Astrophysicists have tested possible approaches for determining the state of matter inside a neutron star. This is a tricky proposition.

Substitution can be a tricky art, especially when stars are involved.

When a massive star explodes, it can collapse into a very dense, mysterious object known as a neutron star. But neutron stars are too far and too small for even the most powerful telescopes to see inside, so scientists want to find ways to figure out what they’re made of.New research In , astrophysicists tested a potential approach to determining the state of matter inside a neutron star. (Familiar states of matter are solid, liquid, and gas.)

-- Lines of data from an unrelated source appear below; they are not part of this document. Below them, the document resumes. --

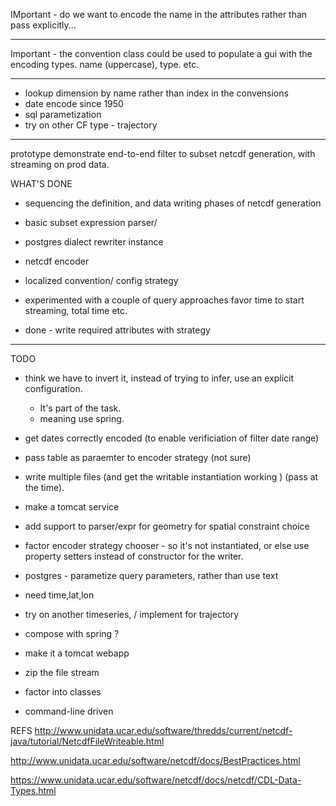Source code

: 
IMportant
	- do we want to encode the name in the attributes rather than pass explicitly...


----
Important - the convention class could be used to populate a gui with the encoding types.
	name (uppercase), type. etc.
	
----

- lookup dimension by name rather than index in the convensions
- date encode since 1950
- sql parametization
- try on other CF type - trajectory 

----
prototype demonstrate end-to-end filter to subset netcdf generation, with streaming 
on prod data.

WHAT'S DONE
- sequencing the definition, and data writing phases of netcdf generation 
- basic subset expression parser/ 
- postgres dialect rewriter instance
- netcdf encoder
- localized convention/ config strategy
- experimented with a couple of query approaches favor time to start streaming, total time etc. 

- done - write required attributes with strategy

---
TODO

- think we have to invert it, instead of trying to infer, use an explicit configuration.
	- It's part of the task.
	- meaning use spring.

- get dates correctly encoded  (to enable verificiation of filter date range)
- pass table as paraemter to encoder strategy (not sure)
- write multiple files (and get the writable instantiation working ) (pass at the time). 
- make a tomcat service


- add support to parser/expr for geometry for spatial constraint choice
- factor encoder strategy chooser - so it's not instantiated, or else use property setters instead of constructor for the writer. 
- postgres - parametize query parameters, rather than use text
- need time,lat,lon
- try on another timeseries, / implement for trajectory
- compose with spring ?
- make it a tomcat webapp
- zip the file stream
- factor into classes
- command-line driven


REFS
http://www.unidata.ucar.edu/software/thredds/current/netcdf-java/tutorial/NetcdfFileWriteable.html

http://www.unidata.ucar.edu/software/netcdf/docs/BestPractices.html

https://www.unidata.ucar.edu/software/netcdf/docs/netcdf/CDL-Data-Types.html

Scientists want to know the equation of state for a neutron star (EoS). This equation describes the properties of matter within an object or substance. However, obtaining the precise measurements needed to solve this equation for neutron stars, especially their radii, has not been easy.

So the researchers tested whether they could simplify their work by substituting another measurement for the radius of the neutron star. They looked at what scientists call the spectral peak frequencies of gravitational waves (space-time ripples) emitted when neutron stars merge into larger neutron stars. Dense clumps of stellar matter left behind after such collisions spew out enormous gravitational waves as they spin and rock back and forth at breakneck speeds. Signals from these waves can be picked up by sensitive instruments in gravitational-wave observatories such as the Laser Interferometer Gravitational-Wave Observatory (LIGO).

Astrophysicist and collaborator Elias Most of the Institute for Advanced Study of New Jersey says, “At least in principle, the spectral peak frequencies are calculated from gravitational-wave signals emitted from the shaking remnants of two merged neutron stars. You can, the authors of the new study said in a statement.

Scientists previously thought that f2 might represent the radius of a neutron star. However, a new study reveals that this is not always the case. For this substitution to work, scientists would instead have to include a second value related to the mass and radius of the neutron star.

The researchers hope the decision will help scientists shed light on the theory that neutrons in the cores of these stars decay into even smaller subatomic particles called quarks.

The research is described in an article published in The Astrophysical Journal Letters in July.